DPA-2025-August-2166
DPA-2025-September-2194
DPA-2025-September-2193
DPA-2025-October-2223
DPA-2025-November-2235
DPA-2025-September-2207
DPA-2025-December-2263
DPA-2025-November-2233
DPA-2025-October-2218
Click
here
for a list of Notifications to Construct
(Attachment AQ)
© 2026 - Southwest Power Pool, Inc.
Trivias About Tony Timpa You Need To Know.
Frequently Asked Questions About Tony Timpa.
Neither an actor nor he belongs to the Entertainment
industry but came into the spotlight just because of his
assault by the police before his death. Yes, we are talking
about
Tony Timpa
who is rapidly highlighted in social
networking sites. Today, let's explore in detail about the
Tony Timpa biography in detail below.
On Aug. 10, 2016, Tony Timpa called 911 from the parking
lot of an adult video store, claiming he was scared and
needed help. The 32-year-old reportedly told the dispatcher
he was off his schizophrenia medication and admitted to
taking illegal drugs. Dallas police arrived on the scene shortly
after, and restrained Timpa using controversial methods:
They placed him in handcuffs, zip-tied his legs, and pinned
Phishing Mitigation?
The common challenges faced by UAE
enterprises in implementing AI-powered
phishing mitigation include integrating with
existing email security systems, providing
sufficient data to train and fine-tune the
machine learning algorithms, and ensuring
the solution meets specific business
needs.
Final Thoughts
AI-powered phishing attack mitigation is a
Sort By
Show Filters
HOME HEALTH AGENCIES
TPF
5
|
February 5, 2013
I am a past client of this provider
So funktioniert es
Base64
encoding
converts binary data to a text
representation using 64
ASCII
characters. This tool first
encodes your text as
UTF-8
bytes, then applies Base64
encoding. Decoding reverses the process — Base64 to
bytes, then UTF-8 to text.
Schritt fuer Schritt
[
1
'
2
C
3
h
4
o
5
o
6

━━━━━━━━━━━━━━━━

- [PROBLEM DETAILS] Write out every entry exactly as given.

- [TASK RESPONSE]
DPA-2025-August-2166
DPA-2025-September-2194
DPA-2025-September-2193
DPA-2025-October-2223
DPA-2025-November-2235
DPA-2025-September-2207
DPA-2025-December-2263
DPA-2025-November-2233
DPA-2025-October-2218
Click
here
for a list of Notifications to Construct
(Attachment AQ)
© 2026 - Southwest Power Pool, Inc.
Trivias About Tony Timpa You Need To Know.
Frequently Asked Questions About Tony Timpa.
Neither an actor nor he belongs to the Entertainment
industry but came into the spotlight just because of his
assault by the police before his death. Yes, we are talking
about
Tony Timpa
who is rapidly highlighted in social
networking sites. Today, let's explore in detail about the
Tony Timpa biography in detail below.
On Aug. 10, 2016, Tony Timpa called 911 from the parking
lot of an adult video store, claiming he was scared and
needed help. The 32-year-old reportedly told the dispatcher
he was off his schizophrenia medication and admitted to
taking illegal drugs. Dallas police arrived on the scene shortly
after, and restrained Timpa using controversial methods:
They placed him in handcuffs, zip-tied his legs, and pinned
Phishing Mitigation?
The common challenges faced by UAE
enterprises in implementing AI-powered
phishing mitigation include integrating with
existing email security systems, providing
sufficient data to train and fine-tune the
machine learning algorithms, and ensuring
the solution meets specific business
needs.
Final Thoughts
AI-powered phishing attack mitigation is a
Sort By
Show Filters
HOME HEALTH AGENCIES
TPF
5
|
February 5, 2013
I am a past client of this provider
So funktioniert es
Base64
encoding
converts binary data to a text
representation using 64
ASCII
characters. This tool first
encodes your text as
UTF-8
bytes, then applies Base64
encoding. Decoding reverses the process — Base64 to
bytes, then UTF-8 to text.
Schritt fuer Schritt
[
1
'
2
C
3
h
4
o
5
o
6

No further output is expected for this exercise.